Trois jours avant le déraillement d'une rame d'essai de TGV le 14 novembre 2015, le conducteur avait eu lors d'un test sur la même ligne "de grandes difficultés" à freiner suffisamment pour ne pas dépasser la vitesse limite à l'endroit de l'accident.
Le 14 novembre 2015, l'accident de la rame d'essai du TGV faisait 11 morts et 42 blessés à Eckwersheim. Le Bureau d'enquêtes sur les accidents de transport terrestre (BEA-TT) avait confirmé au mois de février que la "vitesse très excessive" de la rame était la "cause unique" du déraillement du TGV, tombé dans le canal de la Marne au Rhin après avoir abordé une courbe à 265 km/h alors que la vitesse prévue était de 176 km/h.

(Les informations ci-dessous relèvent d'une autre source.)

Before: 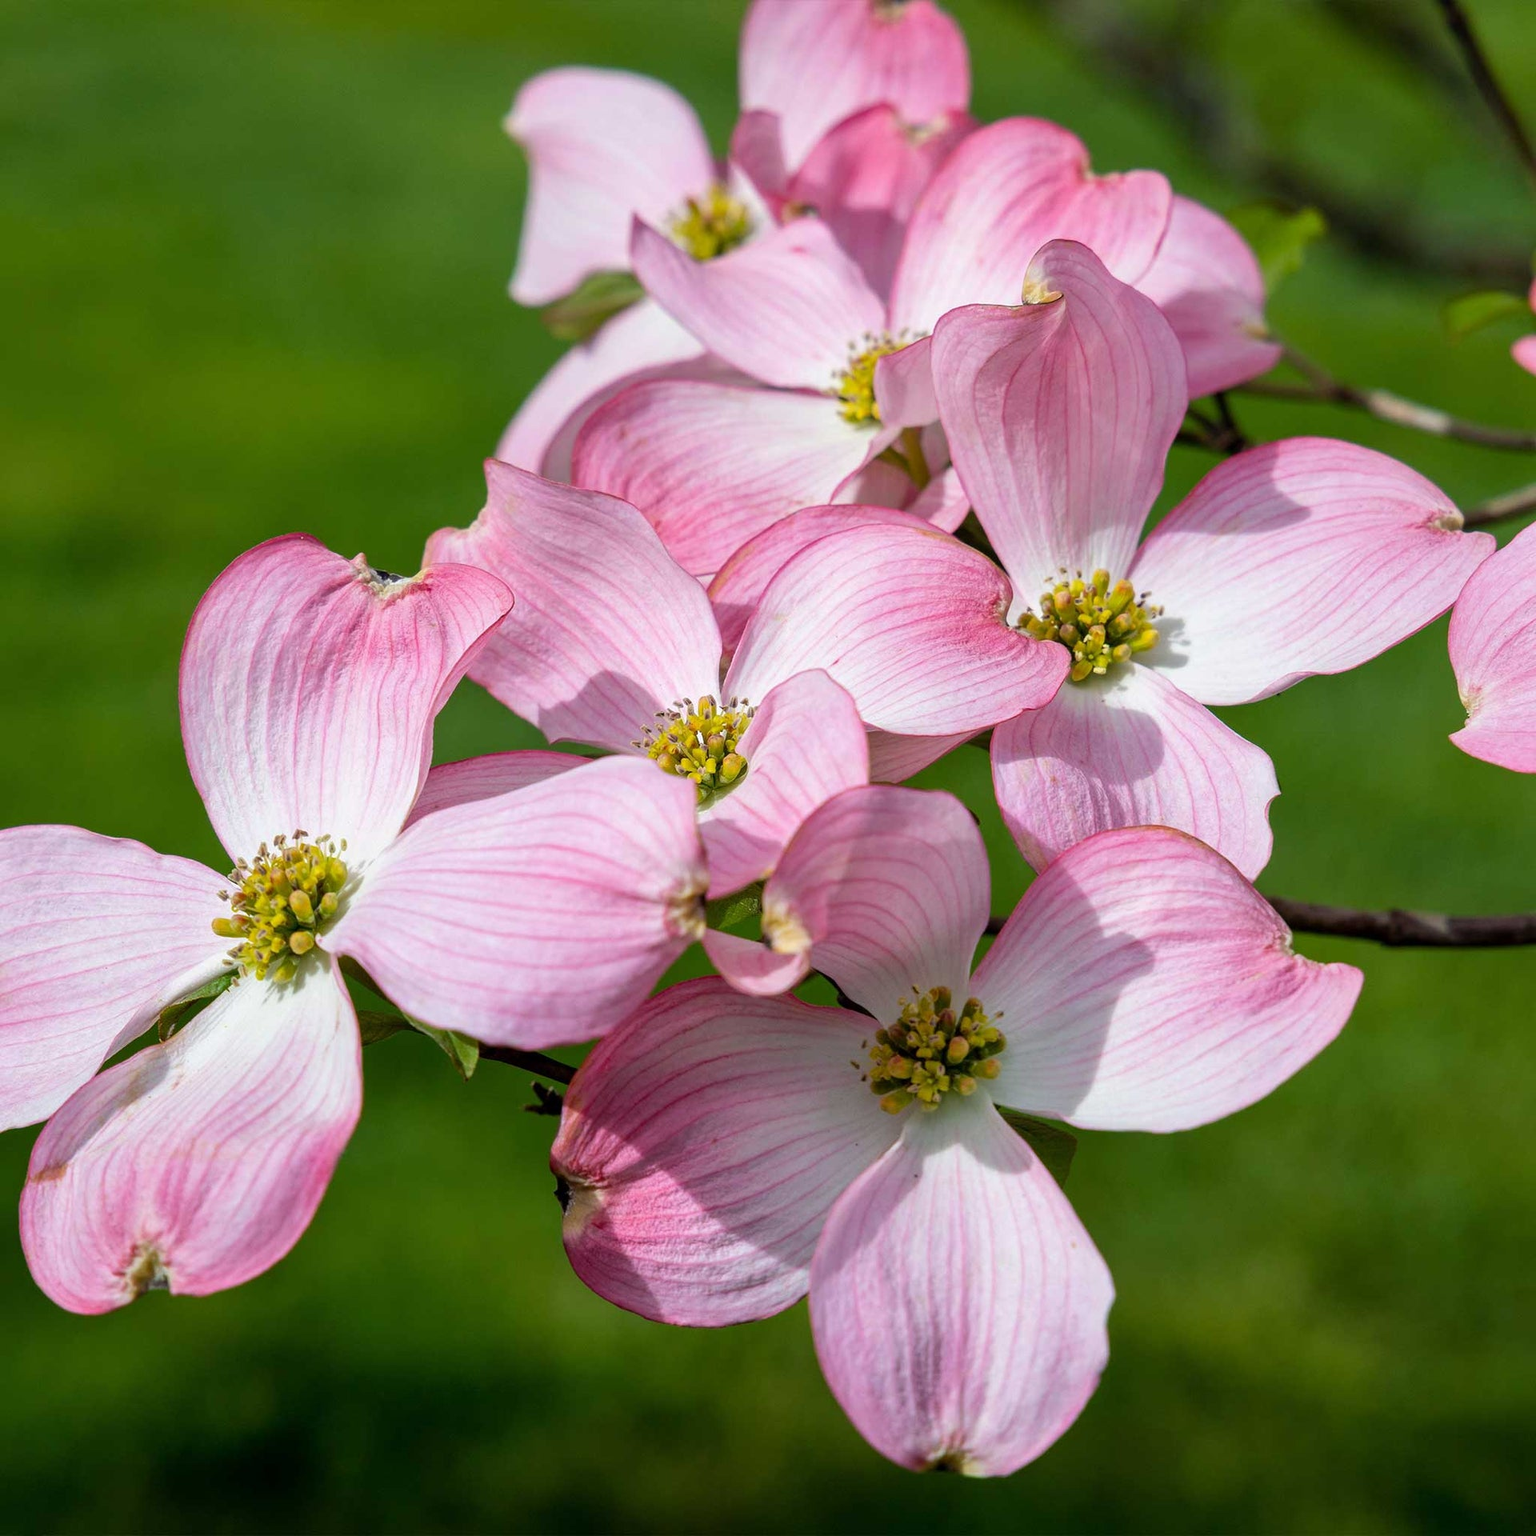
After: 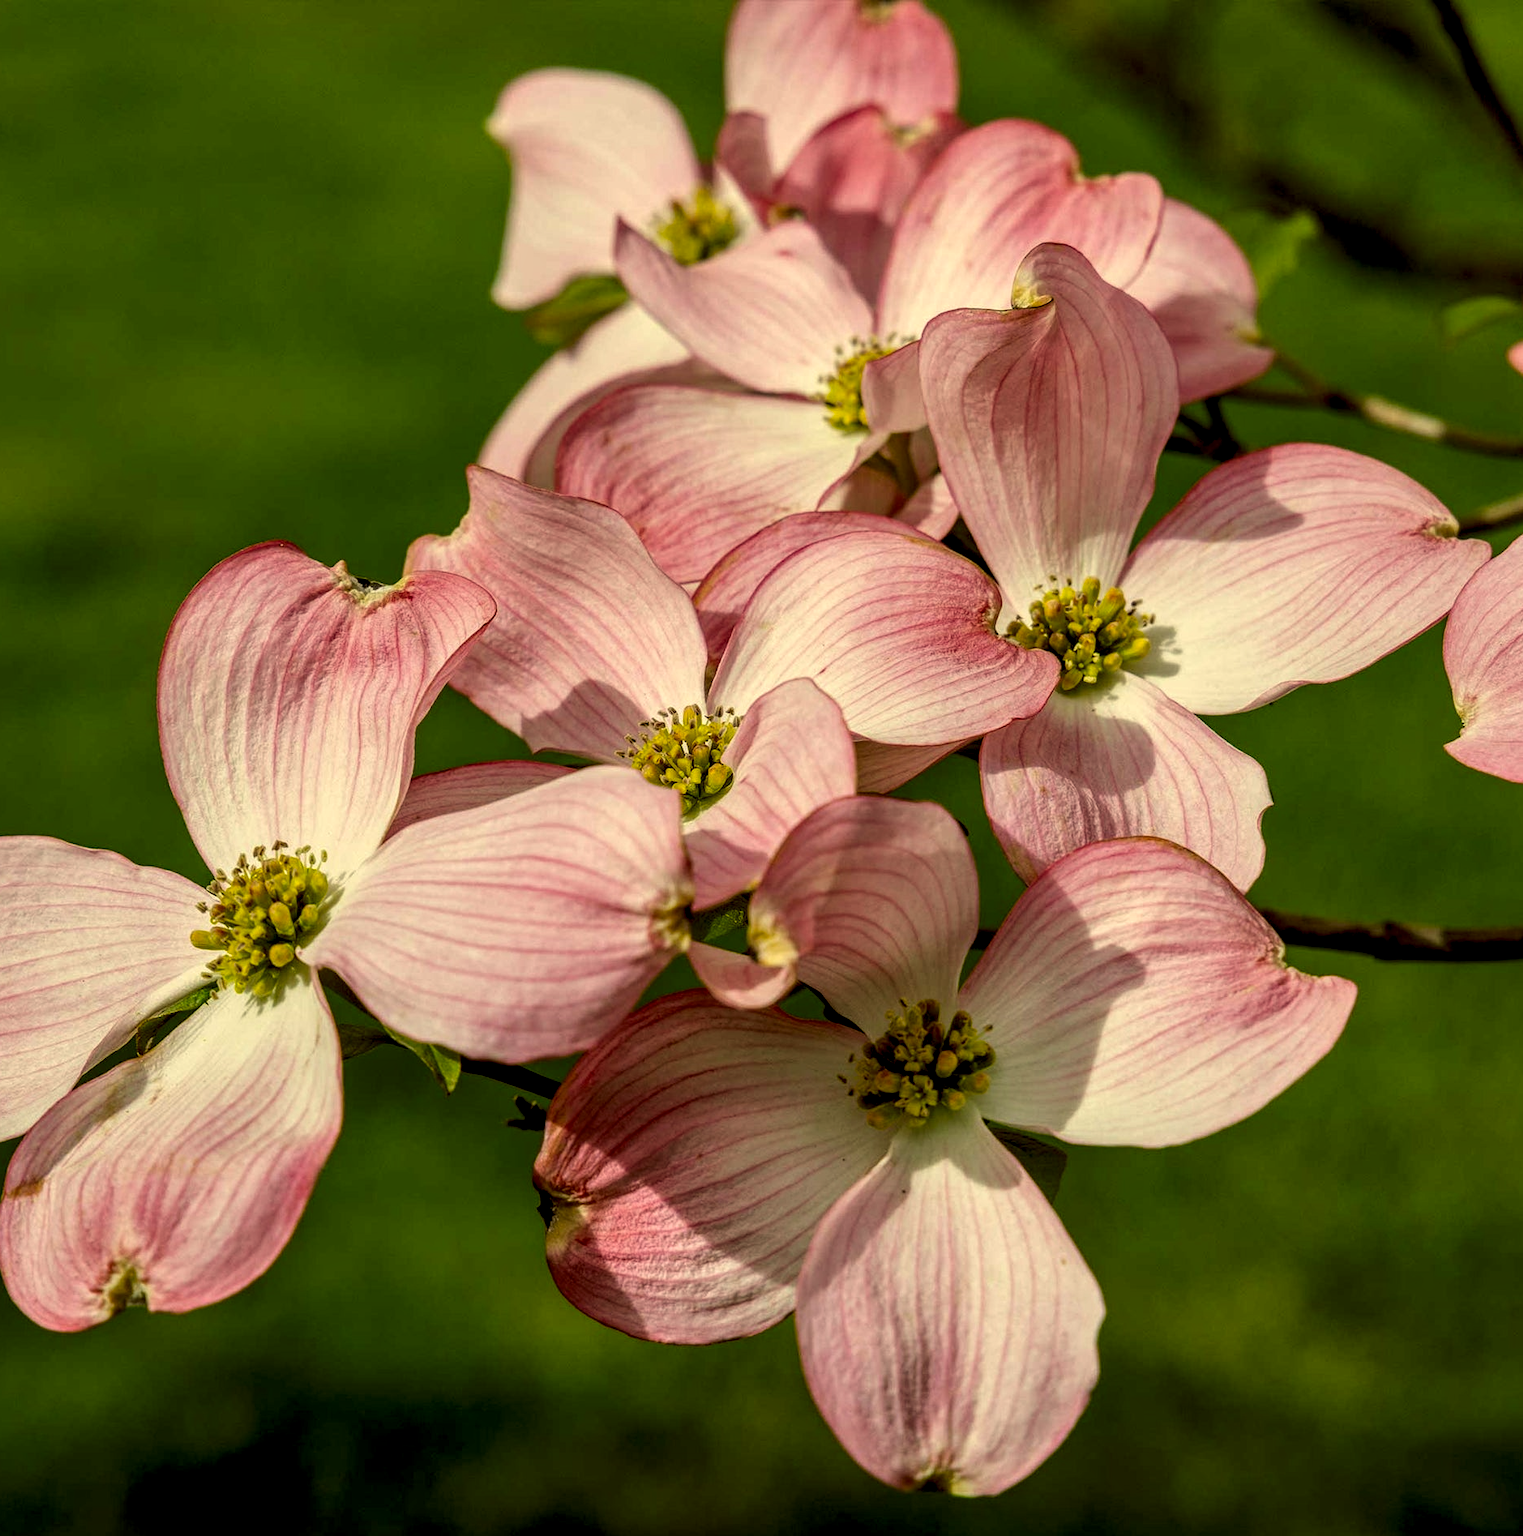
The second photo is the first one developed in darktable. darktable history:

Selon les enquêteurs, l'exploitation des données de l'enregistreur embarqué dans la rame permet "d'affirmer que l'excès de vitesse constaté était dû uniquement à un déclenchement du freinage trop tardif d'environ 12 secondes". Le 11 novembre, lors d'un essai effectué sur le même tronçon, un cadre présent dans la cabine de pilotage avait réalisé une vidéo montrant que le conducteur avait eu "de grandes difficultés à respecter les vitesses inscrites sur sa feuille de route", a indiqué à l'AFP la source proche de l'enquête, confirmant une information du Parisien. "Selon les images, la rame avait eu du mal à ralentir suffisamment pour ramener le TGV vers la vitesse attendue à cet endroit-là", a-t-elle ajouté.
"On était dans une situation de presque accident ce jour-là", a réagi à l'AFP Me Gérard Chemla, avocat de plusieurs familles de victimes. Dès le 11 novembre, "on avait tous les moyens pour se rendre compte de la dangerosité de l'endroit où aura lieu le drame trois jours plus tard et de l'importance d'anticiper davantage le freinage", a-t-il estimé.
Pourtant, "on en a tiré aucun enseignement. Pire, le 14 novembre, il semble qu'on ait freiné un kilomètre plus tard, ce qui a causé l'accident. Cette catastrophe pose la question de l'organisation sécuritaire des procédures d'essai", a-t-il ajouté. Lors de l'accident du 14 novembre, 53 passagers étaient présents dans la rame : des salariés pour des raisons professionnelles, mais aussi des invités non-salariés.
Un rapport commandé par la SNCF et Systra après l'accident et remis début juillet, que l'AFP s'est procuré, formule plusieurs préconisations pour mieux encadrer les essais ferroviaires. Ses auteurs, l'ancien président de l'Autorité de sûreté nucléaire (ASN) André-Claude Lacoste et l'universitaire Jean-Luc Wybo, recommandent notamment de "positionner deux caméras équipées de micros dans la cabine de conduite", l'une filmant la voie, l'autre le pupitre de commande du train.
Le "cadre transport traction" (CTT) - le supérieur du conducteur - présent en cabine serait relié par un casque-micro au chef d'essais, installé dans la voiture-laboratoire où il pourrait visionner les images filmées à l'avant du train et disposerait d'un "bouton de freinage d'urgence". Alors que sept personnes étaient présentes en cabine lors de l'accident du 14 novembre, ce nombre doit être "strictement limité à quatre", une cinquième personne pouvant "ponctuellement" y être admise lors d'un essai à vitesse normale. En revanche, "lors des essais en survitesse, aucune personne extérieure ne doit être autorisée à monter dans le train".
Les auteurs conseillent en outre de "rendre obligatoire le "briefing" avant chaque marche d'essais" et d'"instaurer un +débriefing+ après chaque marche". Ils suggèrent par ailleurs de créer une formation et une "habilitation spécifique" pour les pilotes d'essais, comme dans l'aéronautique. Pour les essais en survitesse, "pourrait être étudiée la possibilité de simulations numériques", comme pour les sous-marins militaires, ajoutent-ils.